September 8, 2023
By Lane Kimble
Can state governments fairly and safely track how many miles you drive in an effort to supplement – and, eventually, replace – the gas tax?
It’s a question we can’t wait too long to answer, according to several reports out this summer.
“The one thing you don’t want to do is spring this on people at the very end of the process,” MIT transportation policy lecturer and study leader Jim Aloisi said.
Aloisi and his team released a report in July, looking at the realities of reliance on a 70-year-old gas tax system to pay for roads and infrastructure when cars are getting superior miles-per-gallon or going fully electric.
Oregon was the first state to run a pilot “vehicle miles traveled” (VMT) program in 2006. It’s now a permanent fixture, where drivers opt in to pay 1.8 cents per mile.
Oregonians receive a credit against gas taxes paid.
A handful of other states have permanent VMT programs. Minnesota is Wisconsin’s only neighbor with an active pilot program. Michigan is researching how people would feel about a potential pilot program.

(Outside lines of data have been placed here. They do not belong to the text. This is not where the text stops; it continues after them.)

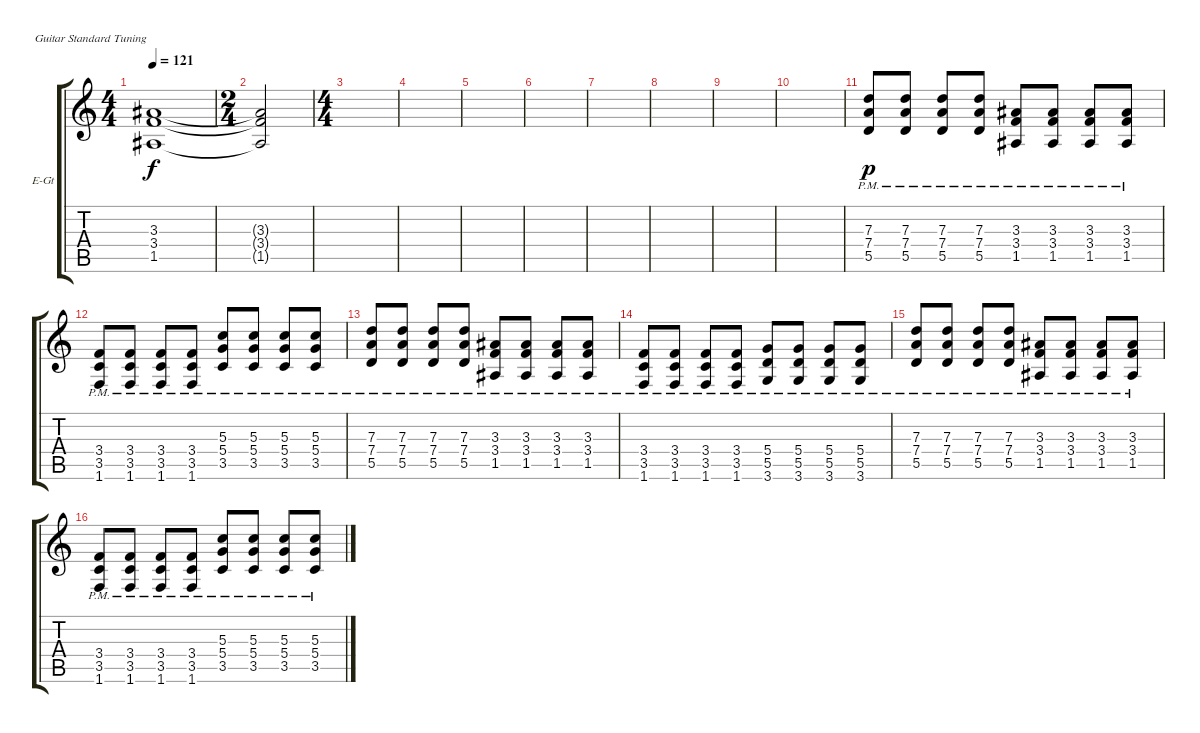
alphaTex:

\bracketExtendMode groupsimilarinstruments
\firstSystemTrackNameOrientation horizontal
\otherSystemsTrackNameOrientation horizontal
\track ("Rythm Guitar" "E-Gt") {instrument distortionguitar}
\staff {score tabs}
\tuning (E4 B3 G3 D3 A2 E2)
\ts (4 4)
\tempo 121
\clef g2
\ks c
(1.5{t} 3.4{t} 3.3{t}).1{dy f} |
\ts (2 4)
(1.5{t} 3.4{t} 3.3{t}).2 |
\ts (4 4)
|
|
|
|
|
|
|
|
(5.5{pm} 7.4{pm} 7.3{pm}).8{dy p} (5.5{pm} 7.4{pm} 7.3{pm}).8 (5.5{pm} 7.3{pm} 7.4{pm}).8 (5.5{pm} 7.4{pm} 7.3{pm}).8 (1.5{pm} 3.4{pm} 3.3{pm}).8 (1.5{pm} 3.4{pm} 3.3{pm}).8 (1.5{pm} 3.4{pm} 3.3{pm}).8 (1.5{pm} 3.4{pm} 3.3{pm}).8 |
(1.6{pm} 3.5{pm} 3.4{pm}).8 (1.6{pm} 3.5{pm} 3.4{pm}).8 (1.6{pm} 3.5{pm} 3.4{pm}).8 (1.6{pm} 3.5{pm} 3.4{pm}).8 (3.5{pm} 5.4{pm} 5.3{pm}).8 (3.5{pm} 5.4{pm} 5.3{pm}).8 (3.5{pm} 5.4{pm} 5.3{pm}).8 (3.5{pm} 5.4{pm} 5.3{pm}).8 |
(5.5{pm} 7.4{pm} 7.3{pm}).8 (5.5{pm} 7.4{pm} 7.3{pm}).8 (5.5{pm} 7.3{pm} 7.4{pm}).8 (5.5{pm} 7.4{pm} 7.3{pm}).8 (1.5{pm} 3.4{pm} 3.3{pm}).8 (1.5{pm} 3.4{pm} 3.3{pm}).8 (1.5{pm} 3.4{pm} 3.3{pm}).8 (1.5{pm} 3.4{pm} 3.3{pm}).8 |
(1.6{pm} 3.5{pm} 3.4{pm}).8 (1.6{pm} 3.5{pm} 3.4{pm}).8 (1.6{pm} 3.5{pm} 3.4{pm}).8 (1.6{pm} 3.5{pm} 3.4{pm}).8 (5.5{pm} 5.4{pm} 3.6{pm}).8 (5.5{pm} 5.4{pm} 3.6{pm}).8 (5.5{pm} 5.4{pm} 3.6{pm}).8 (5.5{pm} 5.4{pm} 3.6{pm}).8 |
(5.5{pm} 7.4{pm} 7.3{pm}).8 (5.5{pm} 7.4{pm} 7.3{pm}).8 (5.5{pm} 7.3{pm} 7.4{pm}).8 (5.5{pm} 7.4{pm} 7.3{pm}).8 (1.5{pm} 3.4{pm} 3.3{pm}).8 (1.5{pm} 3.4{pm} 3.3{pm}).8 (1.5{pm} 3.4{pm} 3.3{pm}).8 (1.5{pm} 3.4{pm} 3.3{pm}).8 |
(1.6{pm} 3.5{pm} 3.4{pm}).8 (1.6{pm} 3.5{pm} 3.4{pm}).8 (1.6{pm} 3.5{pm} 3.4{pm}).8 (1.6{pm} 3.5{pm} 3.4{pm}).8 (3.5{pm} 5.4{pm} 5.3{pm}).8 (3.5{pm} 5.4{pm} 5.3{pm}).8 (3.5{pm} 5.4{pm} 5.3{pm}).8 (3.5{pm} 5.4{pm} 5.3{pm}).8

“Nearly the entire transportation community has concluded that charing per mile is the best way to ensure robust highway funding,” Reason Foundation Director of Transportation Policy Bob Poole wrote in the Washington Post this week. “Everyone agrees that protecting privacy is critically important in designing a new system.”
That’s why Poole’s study in Michigan proposed piloting programs on interstates and freeways, many of which already feature transponders for tolling.
Aloisi’s team said states and the federal government must consider ways to make VMT programs “easy to administer, tough for drivers to evade, stable and fair.”
“It really looks like a patchwork of revenue mechanisms are going to be needed and there’s not going to be one clear solution,” Eno Center for Transportation lead study author Garrett Shrode said of his group’s report. “So states, in order to set themselves up for success now, should really be exploring multiple potential avenues.”